Work required – Please copy the fishing forum thread starting at "Yea, this darn" and ending at "be game on.", swapping "muddy" for "murky".

Page excerpt –
*-*-*

Umm, that is a walleye you are holding there.


----------



## FISHAHOLIC85 (Apr 22, 2011)

fishhogg said:


> Umm, that is a walleye you are holding there.


Think he has 2 separate statements here. Sheephead on the reefs and here's one of the fish he caught, of the right species...


----------



## Eman89so (Jun 3, 2013)

Correct fish


----------



## fishhogg (Apr 16, 2009)

FISHAHOLIC85 said:


> Think he has 2 separate statements here. Sheephead on the reefs and here's one of the fish he caught, of the right species...


I know, this was my poor abilities at a little humor!


----------



## FISHAHOLIC85 (Apr 22, 2011)

With all this darn wind, haven't been able to get out much. Forgot what they looked like lol. Had it planned for 3 days this weekend at Magee East but ENE, N winds predicted are going to side line me again looks like. Praying for a miracle but it looks bad. Not going out there to get beat up in 4'+ waves. I don't mess around with NE winds. Guess the fish will be out of Cleveland soon anyway but I love to jig for them. Mother nature wins again


----------



## fishhogg (Apr 16, 2009)

FISHAHOLIC85 said:


> With all this darn wind, haven't been able to get out much. Forgot what they looked like lol. Had it planned for 3 days this weekend at Magee East but ENE, N winds predicted are going to side line me again looks like. Praying for a miracle but it looks bad. Not going out there to get beat up in 4'+ waves. I don't mess around with NE winds. Guess the fish will be out of Cleveland soon anyway but I love to jig for them. Mother nature wins again


Yea, this darn wind has screwed up all my trips so far this year. Between not being able to go, to being rough, and just plain muddy water. It should settle down soon I hope. Then it will be game on.


----------



## FISHAHOLIC85 (Apr 22, 2011)

*-*-*

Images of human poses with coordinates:
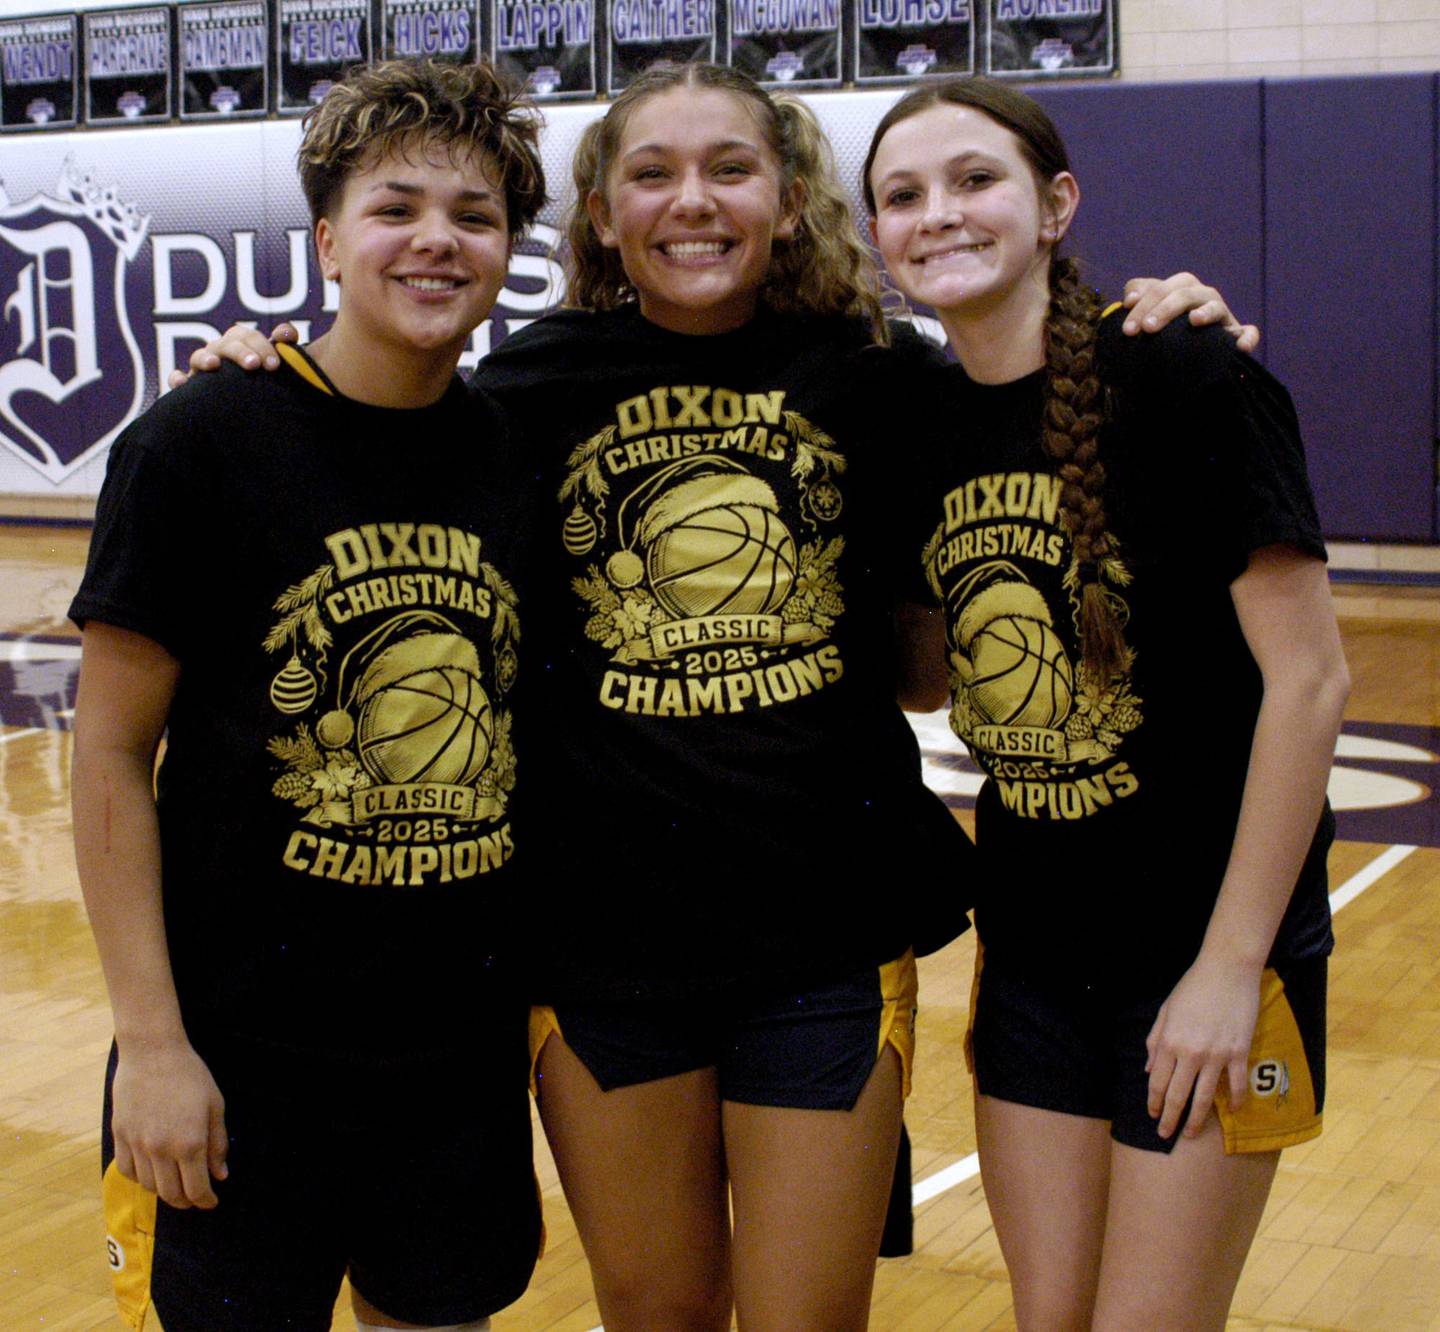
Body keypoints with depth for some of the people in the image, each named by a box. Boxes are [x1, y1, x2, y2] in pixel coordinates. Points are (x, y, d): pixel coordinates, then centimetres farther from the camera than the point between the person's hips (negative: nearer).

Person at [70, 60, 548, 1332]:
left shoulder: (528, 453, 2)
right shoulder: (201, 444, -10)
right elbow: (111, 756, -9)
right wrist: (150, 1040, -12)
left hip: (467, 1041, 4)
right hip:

*-*-*

Finished task –
Yea, this darn wind has screwed up all my trips so far this year. Between not being able to go, to being rough, and just plain murky water. It should settle down soon I hope. Then it will be game on.